The Trump Group is offering a limited number of brokers’ clients the chance to peruse floor plans and pre-opening prices for The Estates at Acqualina’s north tower in Sunny Isles Beach. The catch: A prospective buyer must pay a $100,000 refundable deposit to get on the list.

Developer Jules Trump said he is limiting the offer to brokers his firm has dealt with before, and will cap the reservations at 15.

A buyer can use the deposit toward the cost of the unit, which Trump said will be offered at a discount to the select few. “It will be pre-opening prices, which are better than pre-construction prices,” he said, declining to provide the prices.

Units at The Estates at Acqualina south tower, which is now 70 percent pre-sold, range from $4.2 million to $35 million. Units will range from 2,917 square feet to 9,000 square feet, and from three to seven bedrooms. The project will also feature three single-family homes. Completion is expected in late 2020.

Construction is underway on both 50-story towers of the $1.6 billion project at 17901 Collins Avenue. In October, Trump signed a $600 million contract with Coastal Construction to complete both towers and the amenity villa of The Estates at Acqualina, ranking as the largest contract for a condominium project in South Florida.

Trump, (no relation to the president) said the marketing maneuver is geared to offer an advantage to loyal brokers, and isn’t a show of desperation amid a slow market for condo sales.

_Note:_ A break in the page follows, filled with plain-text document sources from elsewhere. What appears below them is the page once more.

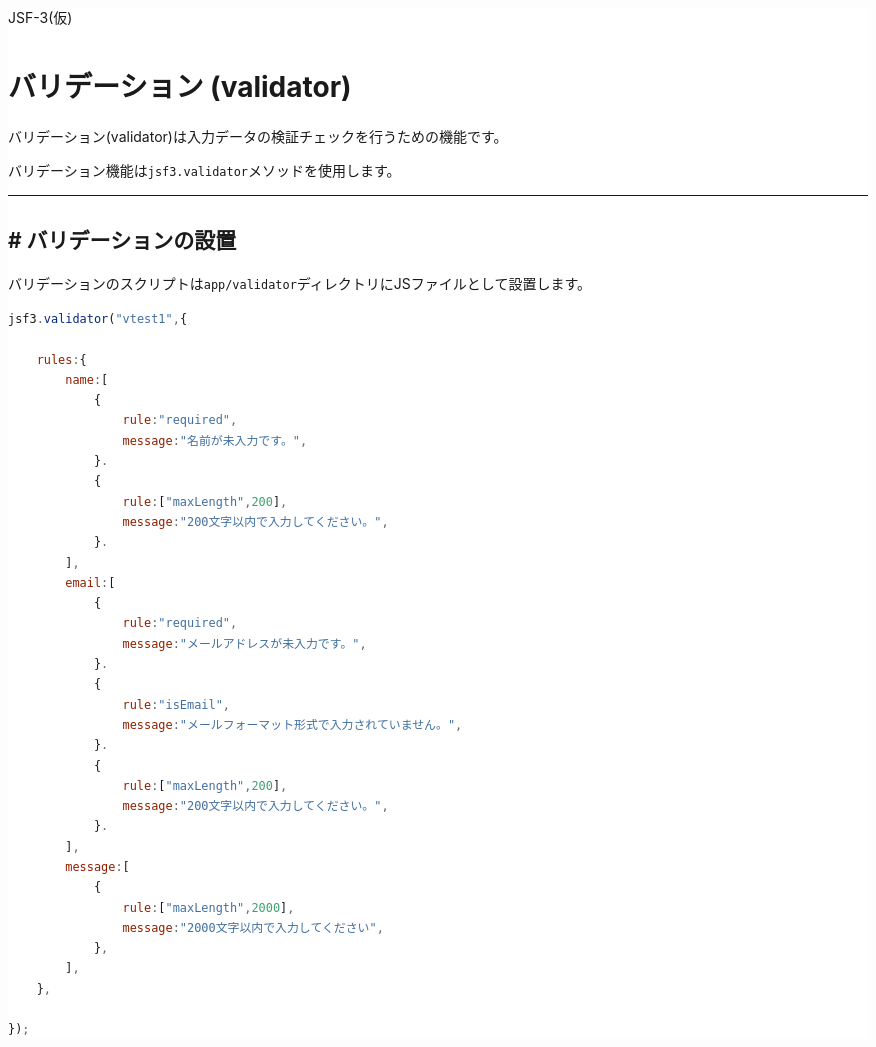 JSF-3(仮)

# バリデーション (validator)

バリデーション(validator)は入力データの検証チェックを行うための機能です。

バリデーション機能は``jsf3.validator``メソッドを使用します。

---

## # バリデーションの設置


バリデーションのスクリプトは``app/validator``ディレクトリにJSファイルとして設置します。

```javascript | app/form/test1.js
jsf3.validator("vtest1",{

    rules:{
        name:[
            {
                rule:"required",
                message:"名前が未入力です。",
            }.
            {
                rule:["maxLength",200],
                message:"200文字以内で入力してください。",
            }.
        ],
        email:[
            {
                rule:"required",
                message:"メールアドレスが未入力です。",
            }.
            {
                rule:"isEmail",
                message:"メールフォーマット形式で入力されていません。",
            }.
            {
                rule:["maxLength",200],
                message:"200文字以内で入力してください。",
            }.
        ],
        message:[
            {
                rule:["maxLength",2000],
                message:"2000文字以内で入力してください",
            },
        ],
    },

});
```
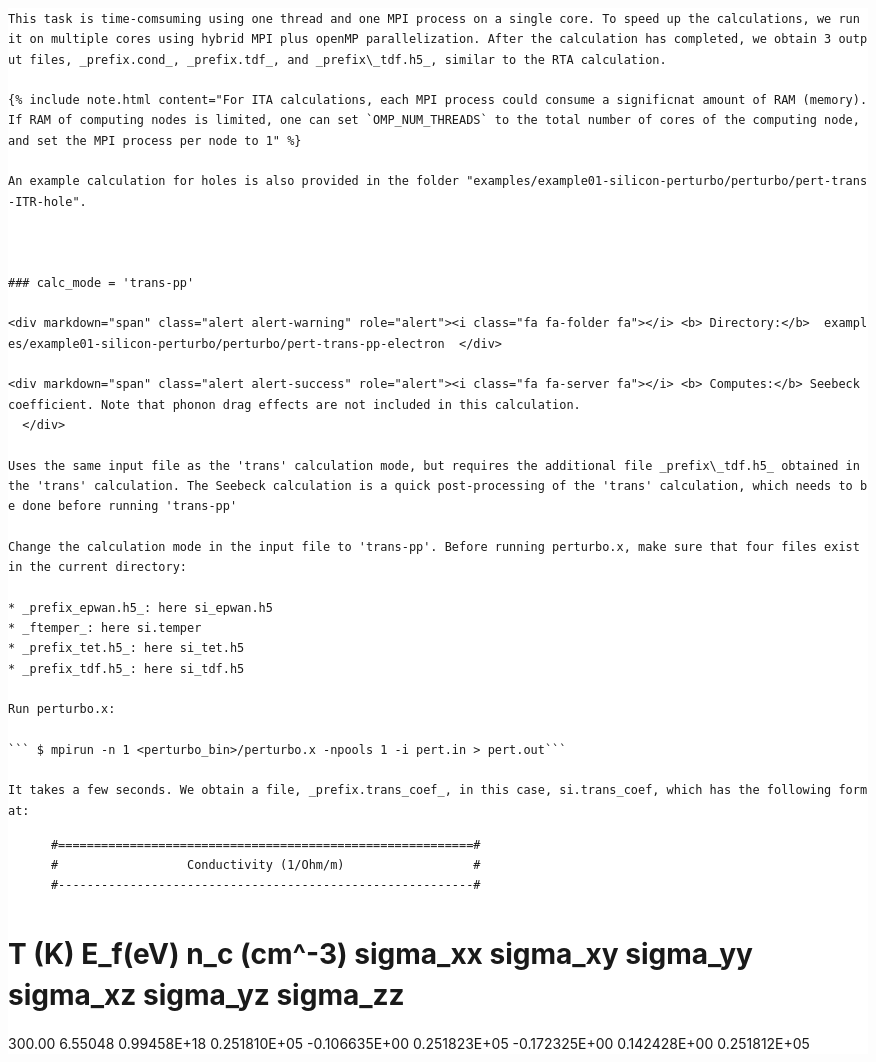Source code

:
 ```
This task is time-comsuming using one thread and one MPI process on a single core. To speed up the calculations, we run it on multiple cores using hybrid MPI plus openMP parallelization. After the calculation has completed, we obtain 3 output files, _prefix.cond_, _prefix.tdf_, and _prefix\_tdf.h5_, similar to the RTA calculation.

{% include note.html content="For ITA calculations, each MPI process could consume a significnat amount of RAM (memory). If RAM of computing nodes is limited, one can set `OMP_NUM_THREADS` to the total number of cores of the computing node, and set the MPI process per node to 1" %}

An example calculation for holes is also provided in the folder "examples/example01-silicon-perturbo/perturbo/pert-trans-ITR-hole".



### calc_mode = 'trans-pp'

<div markdown="span" class="alert alert-warning" role="alert"><i class="fa fa-folder fa"></i> <b> Directory:</b>  examples/example01-silicon-perturbo/perturbo/pert-trans-pp-electron  </div>

<div markdown="span" class="alert alert-success" role="alert"><i class="fa fa-server fa"></i> <b> Computes:</b> Seebeck coefficient. Note that phonon drag effects are not included in this calculation.
  </div>

Uses the same input file as the 'trans' calculation mode, but requires the additional file _prefix\_tdf.h5_ obtained in the 'trans' calculation. The Seebeck calculation is a quick post-processing of the 'trans' calculation, which needs to be done before running 'trans-pp'

Change the calculation mode in the input file to 'trans-pp'. Before running perturbo.x, make sure that four files exist in the current directory:

* _prefix_epwan.h5_: here si_epwan.h5
* _ftemper_: here si.temper
* _prefix_tet.h5_: here si_tet.h5
* _prefix_tdf.h5_: here si_tdf.h5

Run perturbo.x:

``` $ mpirun -n 1 <perturbo_bin>/perturbo.x -npools 1 -i pert.in > pert.out```

It takes a few seconds. We obtain a file, _prefix.trans_coef_, in this case, si.trans_coef, which has the following format:

```
          #==========================================================#
          #                  Conductivity (1/Ohm/m)                  #
          #----------------------------------------------------------#

#  T (K)   E_f(eV)   n_c (cm^-3)      sigma_xx       sigma_xy       sigma_yy       sigma_xz       sigma_yz       sigma_zz
  300.00   6.55048   0.99458E+18    0.251810E+05  -0.106635E+00   0.251823E+05  -0.172325E+00   0.142428E+00   0.251812E+05
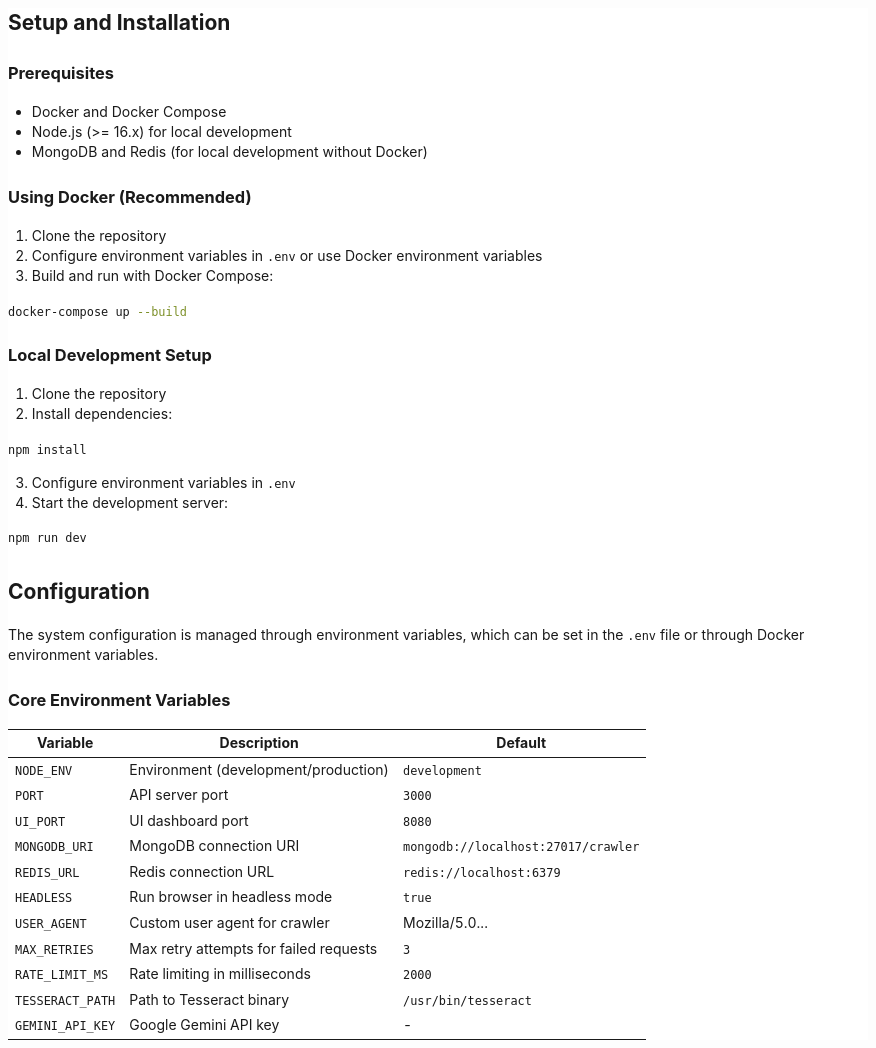 ## Setup and Installation

### Prerequisites

- Docker and Docker Compose
- Node.js (>= 16.x) for local development
- MongoDB and Redis (for local development without Docker)

### Using Docker (Recommended)

1. Clone the repository
2. Configure environment variables in `.env` or use Docker environment variables
3. Build and run with Docker Compose:

```bash
docker-compose up --build
```

### Local Development Setup

1. Clone the repository
2. Install dependencies:

```bash
npm install
```

3. Configure environment variables in `.env`
4. Start the development server:

```bash
npm run dev
```

## Configuration

The system configuration is managed through environment variables, which can be set in the `.env` file or through Docker environment variables.

### Core Environment Variables

| Variable | Description | Default |
|----------|-------------|---------|
| `NODE_ENV` | Environment (development/production) | `development` |
| `PORT` | API server port | `3000` |
| `UI_PORT` | UI dashboard port | `8080` |
| `MONGODB_URI` | MongoDB connection URI | `mongodb://localhost:27017/crawler` |
| `REDIS_URL` | Redis connection URL | `redis://localhost:6379` |
| `HEADLESS` | Run browser in headless mode | `true` |
| `USER_AGENT` | Custom user agent for crawler | Mozilla/5.0... |
| `MAX_RETRIES` | Max retry attempts for failed requests | `3` |
| `RATE_LIMIT_MS` | Rate limiting in milliseconds | `2000` |
| `TESSERACT_PATH` | Path to Tesseract binary | `/usr/bin/tesseract` |
| `GEMINI_API_KEY` | Google Gemini API key | - |
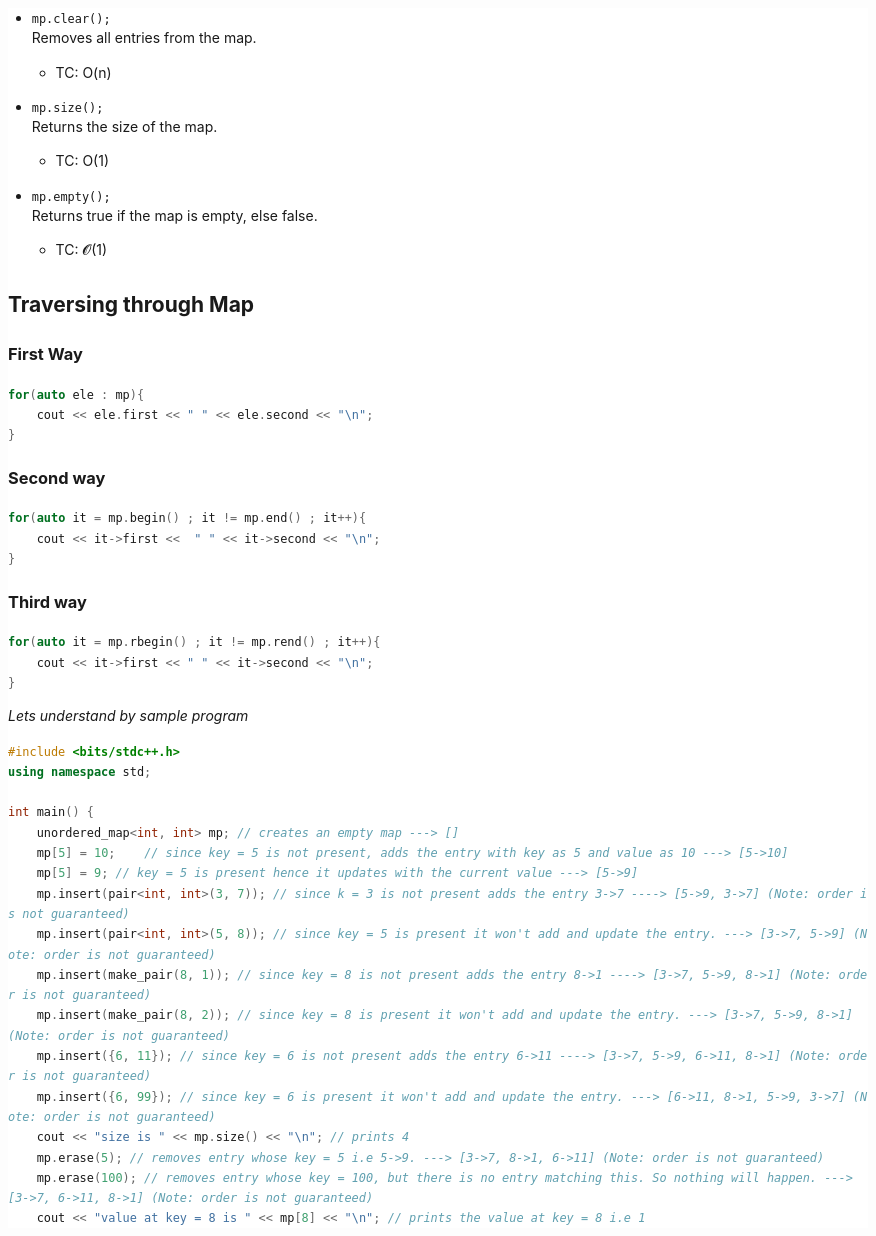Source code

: - `mp.clear();`  
  Removes all entries from the map.
  - TC: O(n)

- `mp.size();`  
  Returns the size of the map.
  - TC: O(1)

- `mp.empty();`  
  Returns true if the map is empty, else false.
  - TC: 𝓞(1)

## Traversing through Map

### First Way
```cpp
for(auto ele : mp){
    cout << ele.first << " " << ele.second << "\n";
}
```
### Second way
```cpp
for(auto it = mp.begin() ; it != mp.end() ; it++){
    cout << it->first <<  " " << it->second << "\n";
}
```
### Third way
```cpp
for(auto it = mp.rbegin() ; it != mp.rend() ; it++){
    cout << it->first << " " << it->second << "\n";
}
```

*Lets understand by sample program*

```cpp
#include <bits/stdc++.h>
using namespace std;

int main() {
    unordered_map<int, int> mp; // creates an empty map ---> []
    mp[5] = 10;    // since key = 5 is not present, adds the entry with key as 5 and value as 10 ---> [5->10]
    mp[5] = 9; // key = 5 is present hence it updates with the current value ---> [5->9]
    mp.insert(pair<int, int>(3, 7)); // since k = 3 is not present adds the entry 3->7 ----> [5->9, 3->7] (Note: order is not guaranteed)
    mp.insert(pair<int, int>(5, 8)); // since key = 5 is present it won't add and update the entry. ---> [3->7, 5->9] (Note: order is not guaranteed)
    mp.insert(make_pair(8, 1)); // since key = 8 is not present adds the entry 8->1 ----> [3->7, 5->9, 8->1] (Note: order is not guaranteed)
    mp.insert(make_pair(8, 2)); // since key = 8 is present it won't add and update the entry. ---> [3->7, 5->9, 8->1] (Note: order is not guaranteed)
    mp.insert({6, 11}); // since key = 6 is not present adds the entry 6->11 ----> [3->7, 5->9, 6->11, 8->1] (Note: order is not guaranteed)
    mp.insert({6, 99}); // since key = 6 is present it won't add and update the entry. ---> [6->11, 8->1, 5->9, 3->7] (Note: order is not guaranteed)
    cout << "size is " << mp.size() << "\n"; // prints 4
    mp.erase(5); // removes entry whose key = 5 i.e 5->9. ---> [3->7, 8->1, 6->11] (Note: order is not guaranteed)
    mp.erase(100); // removes entry whose key = 100, but there is no entry matching this. So nothing will happen. ---> [3->7, 6->11, 8->1] (Note: order is not guaranteed)
    cout << "value at key = 8 is " << mp[8] << "\n"; // prints the value at key = 8 i.e 1 
```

The $100,000 refundable deposit will mean only serious buyers will apply.

“We appreciate those brokers who have been supportive and we’d rather see their clients get great deals, hence the idea,” he said.

Trump said November pre-sales numbers totaled $50 million at the south tower. Eight units sold, at prices ranging from $3.1 million to $12 million. The buyers included three from Florida, two from Mexico, one each from Argentina and Spain and one from a European country Trump declined to name.

The development will feature common areas created by Karl Lagerfeld.

The Estates at Acqualina will also include 50,000 square feet of amenities including a spa and fitness center with a boxing ring, an ice-skating rink, bowling lanes, movie theater, golfing and Formula One simulators, a speakeasy and cigar lounge. A restaurant is expected to be announced early next year.